Chapter 2: Challenges and Trials: Localization, Currency Crisis, and DENSO Equity Increase, 1980-1999

2. Establishment of DENSO Korea Sales Corporation

(1) South Korean Sales Base with 100% DENSO equity

On November 25, 1997, DENSO (which changed its name from NIPPONDENSO in 1996) established DENSO Korea Sales Corporation in Seoul with a 100% equity stake. The first President & CEO was Mikio Takeshita, who started the business with four employees.

DENSO Korea Sales, as DENSO’s group company in South Korea, was in charge of sales support services that had been consigned to POONGSUNG Precision and started sales to Korean car companies.

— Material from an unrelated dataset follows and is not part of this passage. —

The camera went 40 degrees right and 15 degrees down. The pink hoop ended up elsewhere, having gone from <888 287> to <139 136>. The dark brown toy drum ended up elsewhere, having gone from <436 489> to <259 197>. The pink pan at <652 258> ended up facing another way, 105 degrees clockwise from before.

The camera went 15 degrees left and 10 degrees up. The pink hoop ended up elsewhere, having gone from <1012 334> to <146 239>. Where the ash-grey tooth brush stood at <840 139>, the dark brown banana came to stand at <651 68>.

On the other hand, when South Korea overcame its currency crisis in the late 1990s to the early 2000, advantageous conditions began in the Korean automotive industry. The Korean automobile products market became a battleground for major overseas enterprises as the Korean automotive industry was on the rise to become the world’s fifth-largest car producer. Major global giants such as Bosch and Siemens in Germany and Delphi, Visteon, and TRW in the United States scrambled to supply parts to the South Korean automobile products market.

DENSO Korea Sales, while competing fiercely with them, supplied injection systems, pumps, and other parts related to the engines of various automobiles; brake systems such as ABS; windshield wipers; and horns directly imported from Japan through Toyota Tsusho to develop its competitiveness in the Korean market.

The establishment of DENSO Korea Sales thus plays a role as a subsidiary of DENSO and an advance base for global sales and sales activities in South Korea, and it is significant that DENSO Korea improved its position in South Korea through assertive sales activities.